Platelet derived growth factor receptor-alpha promotes lymphatic metastases in papillary thyroid cancer
The Journal of Pathology, 07/05/2012
Zhang J et al. – Thus PDGFR-alpha is associated with lymph node metastases in papillary thyroid carcinoma and that PDGFR-alpha promotes increased invasive potential in PTC cell lines. PDGFR-alpha is a strong candidate for a diagnostic biomarker to identify patients at risk of nodal metastases. Our results also strengthen the rationale for selection of tyrosine kinase receptor inhibitors that target PDGFR in the treatment of progressive, metastatic PTC.

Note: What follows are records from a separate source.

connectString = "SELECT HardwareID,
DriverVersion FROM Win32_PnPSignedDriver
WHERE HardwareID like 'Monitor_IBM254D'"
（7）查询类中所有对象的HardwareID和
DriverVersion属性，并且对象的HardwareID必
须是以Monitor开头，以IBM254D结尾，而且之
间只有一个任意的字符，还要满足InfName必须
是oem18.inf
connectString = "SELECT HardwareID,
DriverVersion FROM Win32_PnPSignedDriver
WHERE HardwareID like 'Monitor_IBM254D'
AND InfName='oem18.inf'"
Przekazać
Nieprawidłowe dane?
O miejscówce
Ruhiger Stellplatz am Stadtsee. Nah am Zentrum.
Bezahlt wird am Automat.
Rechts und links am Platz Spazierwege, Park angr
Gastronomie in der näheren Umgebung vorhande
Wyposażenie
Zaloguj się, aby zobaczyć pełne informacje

Methods- Clinical specimens of PTC (n = 137) were surveyed in a tissue array and by Western blots to examine the relationship between expression of the alpha and beta subunits of the PDGFR receptor and lymph node metastases.

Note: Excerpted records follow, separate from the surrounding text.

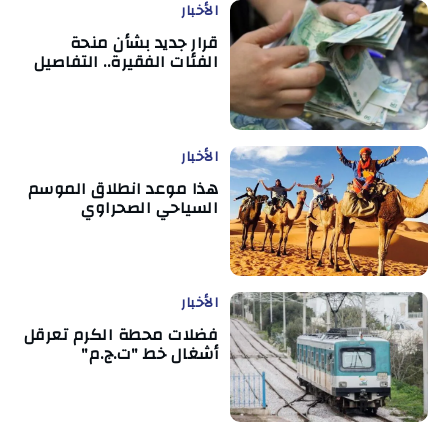
الأخبار
قرار جديد بشأن منحة
الفئات الفقيرة.. التفاصيل
الأخبار
هذا موعد انطلاق الموسم
السياحي الصحراوي
الأخبار
فضلات محطة الكرم تعرقل
أشغال خط "ت.ج.م"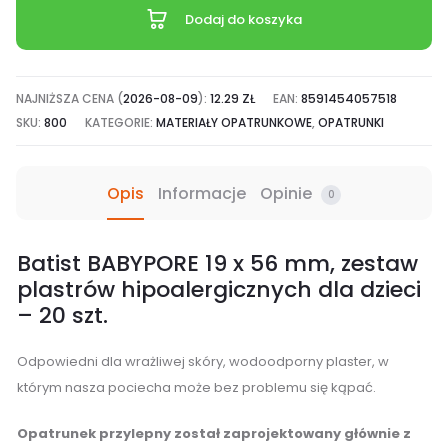
x
Dodaj do koszyka
56
mm,
zestaw
NAJNIŻSZA CENA (
2026-08-09
):
12.29
ZŁ
EAN:
8591454057518
plastrów
SKU:
800
KATEGORIE:
MATERIAŁY OPATRUNKOWE
,
OPATRUNKI
hipoalergicznych
dla
Opis
Informacje
Opinie
0
dzieci
-
Batist BABYPORE 19 x 56 mm, zestaw
20
plastrów hipoalergicznych dla dzieci
szt.
– 20 szt.
Odpowiedni dla wrażliwej skóry, wodoodporny plaster, w
którym nasza pociecha może bez problemu się kąpać.
Opatrunek przylepny został zaprojektowany głównie z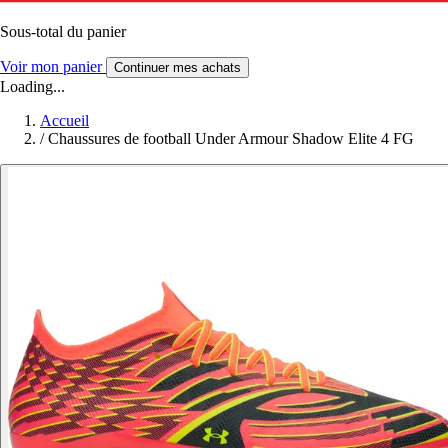
Sous-total du panier
Voir mon panier
Continuer mes achats
Loading...
Accueil
/
Chaussures de football Under Armour Shadow Elite 4 FG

- PDGFR-alpha was found at high levels in primary tumours with known lymphatic metastases but not in those tumours lacking nodal involvement (P<0.0001).

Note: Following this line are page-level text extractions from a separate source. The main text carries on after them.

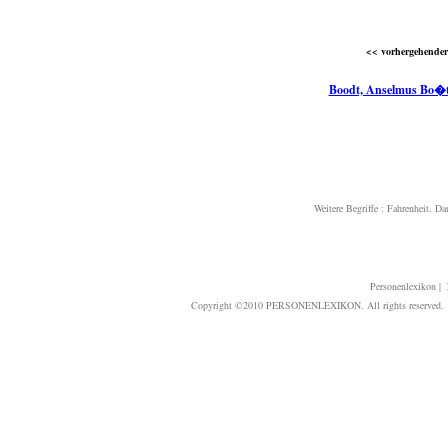
<< vorhergehender 
Boodt, Anselmus Bo�t
Weitere Begriffe :
Fahrenheit, Dan
Personenlexikon
|
Copyright ©2010 PERSONENLEXIKON. All rights reserved. T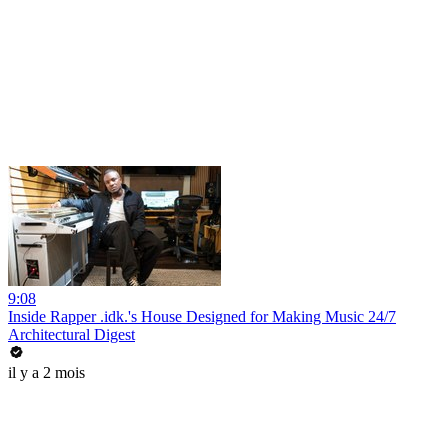
9:08
Inside Rapper .idk.'s House Designed for Making Music 24/7
Architectural Digest
il y a 2 mois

- However, PDGFR-alpha expression was not linked to metastatic disease (P=0.78) as it was found in virtually all PTC specimens.
- A matching analysis in fresh PTC specimens (n=13) confirmed that PDGFR-alpha expression was strongly linked to metastatic spread (P=0.0047). PDGFR-alpha and -beta were not found in normal thyroid tissue (P<0.0001).
- PTC cell lines selectively expressing PDGFR-alpha or -beta were assessed for invasive potential and activation of downstream signal transduction pathways.
- PTC cell lines expressing PDGFR-alpha responded to PDGF-BB stimulation with increased invasive potential and this process can be blocked by the tyrosine kinase receptor inhibitor sunitinib (P<0.009).
- Cell lines with only PDGFR-alpha or no PDGFR, did not show significant changes in invasive potential.
- Activation of PDGFR-alpha led to downstream up-regulation of both the MAPK/ERK and PI3K/Akt pathways and disruption of either pathway is sufficient to block PDGFR-mediated increases in invasive potential.